Saturday, December 12, 2009

Life Experience vs Acting Class

I've often said that a person who wants to be an actor would be better served by taking a cooking class than taking an acting class. Not because acting classes aren't valuable, but because increasing the breadth and depth of your life experience will have a much greater impact on the quality of your work than learning any particular technique. The difference in my work before and after my trip around the world is stupidly obvious. Good acting is less an invention from thin air than it is a reshuffling of self. Depending on the role: you play up certain parts of your personality and experience and you sublimate others. The more that's happened to you, the more you've felt, the more of yourself you've used to get through life, the greater your palette.

If any of what I've just written holds water, after this week is over I'm going to be a motherfucking artistic genius.

One of my great personal role models died earlier this week. She was a beautiful, kind, caring, and giving woman. The world is a little darker without her.

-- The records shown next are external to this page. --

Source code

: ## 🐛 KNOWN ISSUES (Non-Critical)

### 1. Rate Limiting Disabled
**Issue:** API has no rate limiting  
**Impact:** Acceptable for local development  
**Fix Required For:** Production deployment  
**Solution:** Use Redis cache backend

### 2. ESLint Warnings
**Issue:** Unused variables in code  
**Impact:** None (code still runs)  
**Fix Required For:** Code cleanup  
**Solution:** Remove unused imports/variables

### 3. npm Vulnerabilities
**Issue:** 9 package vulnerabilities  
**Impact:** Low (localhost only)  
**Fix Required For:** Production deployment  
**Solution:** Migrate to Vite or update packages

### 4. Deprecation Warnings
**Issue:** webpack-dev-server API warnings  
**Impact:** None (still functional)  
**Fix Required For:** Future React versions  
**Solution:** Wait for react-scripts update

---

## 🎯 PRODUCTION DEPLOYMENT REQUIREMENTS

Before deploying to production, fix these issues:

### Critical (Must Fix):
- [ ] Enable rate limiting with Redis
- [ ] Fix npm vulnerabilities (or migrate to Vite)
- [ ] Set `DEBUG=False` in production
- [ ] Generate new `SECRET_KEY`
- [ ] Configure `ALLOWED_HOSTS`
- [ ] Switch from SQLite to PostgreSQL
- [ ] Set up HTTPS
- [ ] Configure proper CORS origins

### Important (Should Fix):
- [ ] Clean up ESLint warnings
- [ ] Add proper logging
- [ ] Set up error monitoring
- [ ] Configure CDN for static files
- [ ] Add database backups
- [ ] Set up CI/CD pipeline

Two days later I was party to a decision making process that sent an 18 year old kid (and murderer) to prison for the rest of his life. If he's lucky he'll be 70 when he next tastes freedom. Good news: I believe the system can work. Bad news: We might have failed as a society.

Oh, and I learned to make latkes.

No doubt, when I someday play Hamlet, audiences will be riveted by my performance. Not because of my brilliant descent into madness, but because at some level they'll sense: at any moment this goy could start grating and frying potatoes. Oh vey!